A: The four year registered nurse degree apprentices are employed in their current position on application. This will be band 2 HCSW. They continue to be employed by their current manager, working two days in their current employment, one day academic study and two days either working in practice placements or if on a theory module they will remain in their current employment for the majority of these days. For those stepping on to year two of their RNDA due to holding FD/Level 5 they will be paid at band 3, again completing two days per week as an employee, with one day study and two days either practice placement or continued employment.

Q: Do your registered nursing associates give IV medicines?
A: UHP does not currently advise that NAs administer IVs. At this present time it is considered that the NA is the registered professional at the patient’s bedside, freeing the RN to undertake more complex tasks. Administering IVs will require the NA to be away from the patient’s bedside. Recommendation 6 of the HEE medicines management guidance for NAs identifies process to follow should IVs be considered. Neither NMC or HEE state that IVs cannot be administered by NAs, but it is not initial recommendations.

Q: Great presentation. Thank you. My problem are some line managers. How can I win them over?
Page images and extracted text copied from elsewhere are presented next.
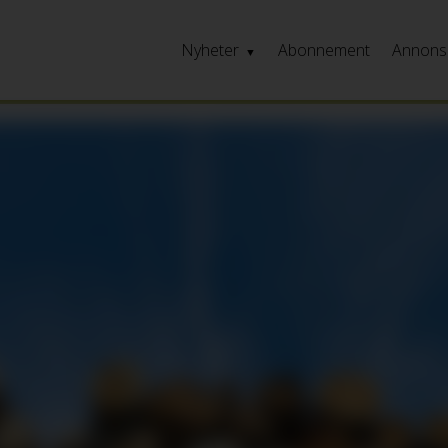
Nyheter
Abonnement
Annons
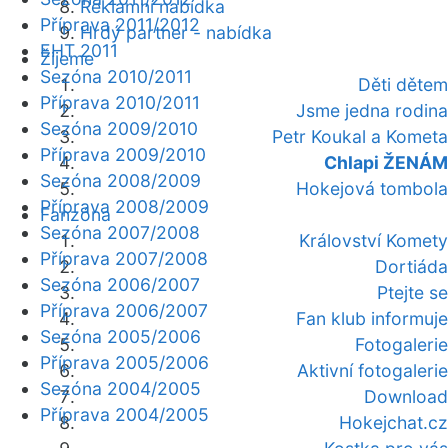
Reklamní nabídka
Příprava 2011/2012
Hrdý partner - nabídka
EHT 2011
Žijeme
Sezóna 2010/2011
Děti dětem
Příprava 2010/2011
Jsme jedna rodina
Sezóna 2009/2010
Petr Koukal a Kometa
Příprava 2009/2010
Chlapi ŽENÁM
Sezóna 2008/2009
Hokejová tombola
Příprava 2008/2009
Fanzóna
Sezóna 2007/2008
Království Komety
Příprava 2007/2008
Dortiáda
Sezóna 2006/2007
Ptejte se
Příprava 2006/2007
Fan klub informuje
Sezóna 2005/2006
Fotogalerie
Příprava 2005/2006
Aktivní fotogalerie
Sezóna 2004/2005
Download
Příprava 2004/2005
Hokejchat.cz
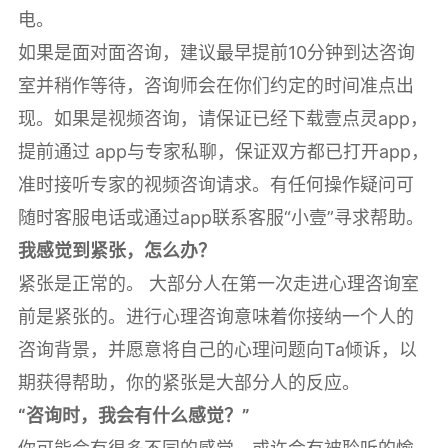
电。
如果是面对面咨询，建议最早提前10分钟到达咨询
室并稍作等待，咨询师会在你们约定的时间准点出
现。如果是视频咨询，请保证已经下载壹点灵app，
提前通过 app与专家私聊，保证双方都已打开app，
准时接听专家的视频咨询请求。有任何操作疑问可
随时客服电话或通过app联系客服“小壹”寻求帮助。
我感觉到紧张，怎么办？
紧张是正常的。 大部分人在第一次走进心理咨询室
前是紧张的。进行心理咨询意味着你接纳一个人的
咨询背景，并愿意将自己的心理问题向Ta倾诉，以
期获得帮助，你的紧张是大部分人的反应。
“咨询时，我会有什么感觉？”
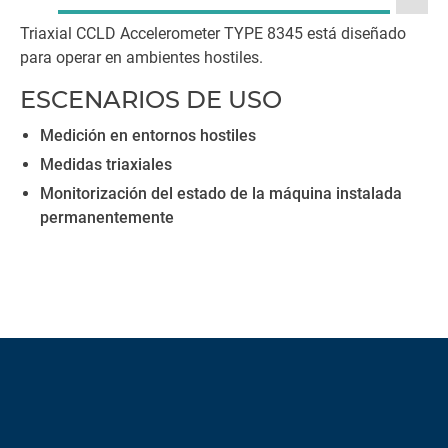
Triaxial CCLD Accelerometer TYPE 8345 está diseñado
para operar en ambientes hostiles.
ESCENARIOS DE USO
Medición en entornos hostiles
Medidas triaxiales
Monitorización del estado de la máquina instalada
permanentemente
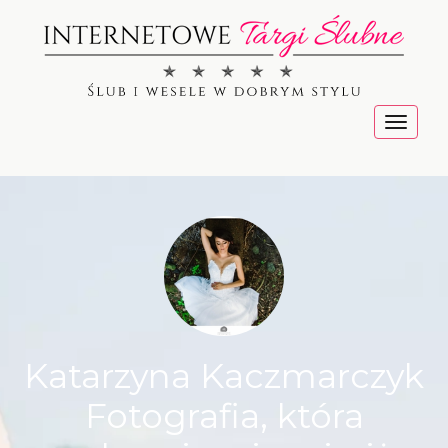
Menu
Katarzyna Kaczmarczyk
Fotografia, która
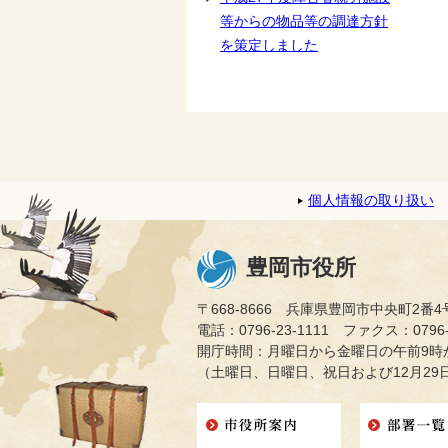
等からの物品等の調達方針
を策定しました
個人情報の取り扱い
豊岡市役所
〒668-8666 兵庫県豊岡市中央町2番4
電話：0796-23-1111 ファクス：0796-2
開庁時間：月曜日から金曜日の午前9時か
（土曜日、日曜日、祝日および12月29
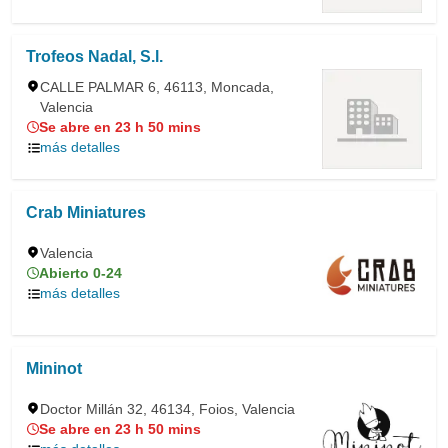
Trofeos Nadal, S.l.
CALLE PALMAR 6, 46113, Moncada,
Valencia
Se abre en 23 h 50 mins
más detalles
Crab Miniatures
Valencia
Abierto 0-24
más detalles
Mininot
Doctor Millán 32, 46134, Foios, Valencia
Se abre en 23 h 50 mins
A: We have worked with matrons and managers talking through the benefits of the NA and helping them to review their workforce, identifying the benefits of employing an NA by releasing RNs. The Matrons/managers questionnaire responses, feedback from the Test of Change wards and review of Metrics has also provided positive feedback about the role and benefits. We have run workshops, sent leaflets, handbooks, posters to increase understanding, but have found that the personal approach has had the best impact.